- Born: 8 July 1896 Llanyre, Wales
- Died: 1979 (aged 82–83) Maidstone, England
- Education: Calderon School of Animal Painting; Saint Martin's School of Art; British School in Rome;
- Known for: Sculpture

= Doris Lindner =

British artist

Doris Lexley Margaret Lindner (8 July 1896 – 1979) was a British sculptor who specialised in creating figures of animals and birds.

==Biography==
Lindner was born at Llanyre in mid-Wales, and spent her childhood in Winchester. Her mother was Welsh and her father was English and the family had sufficient income to employ several servants. Lindner studied at the school of animal painting run by William Frank Calderon in London and then at Saint Martin's School of Art in central London before completing her studies at the British School in Rome.

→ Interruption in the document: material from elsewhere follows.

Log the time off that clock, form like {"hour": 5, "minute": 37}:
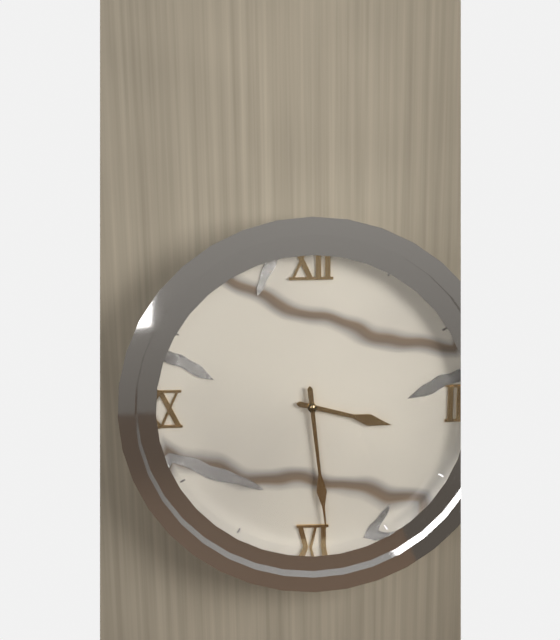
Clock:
{"hour": 3, "minute": 29}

Lindner specialised in creating figures of birds and animals in stone, plaster, bronze and concrete and many were reproduced in porcelain by Royal Worcester. She also created an equestrian statuette in bronze of Princess Elizabeth which was reproduced in a porcelain limited edition by Royal Worcester and also as a life-size model which was displayed in Selfridges in London as part of the store's 1953 Coronation celebrations. Lindner was a regular exhibitor at the Royal Academy in London, with the Royal Glasgow Institute of the Fine Arts, with the Royal Society of British Sculptors and at the Leicester Galleries. She also exhibited with the London Group and the Royal Society of British Artists.

For most of her career Lindner lived in London but later lived in both Gloucestershire and at Addlestone in Sussex and died at Maidstone in Kent.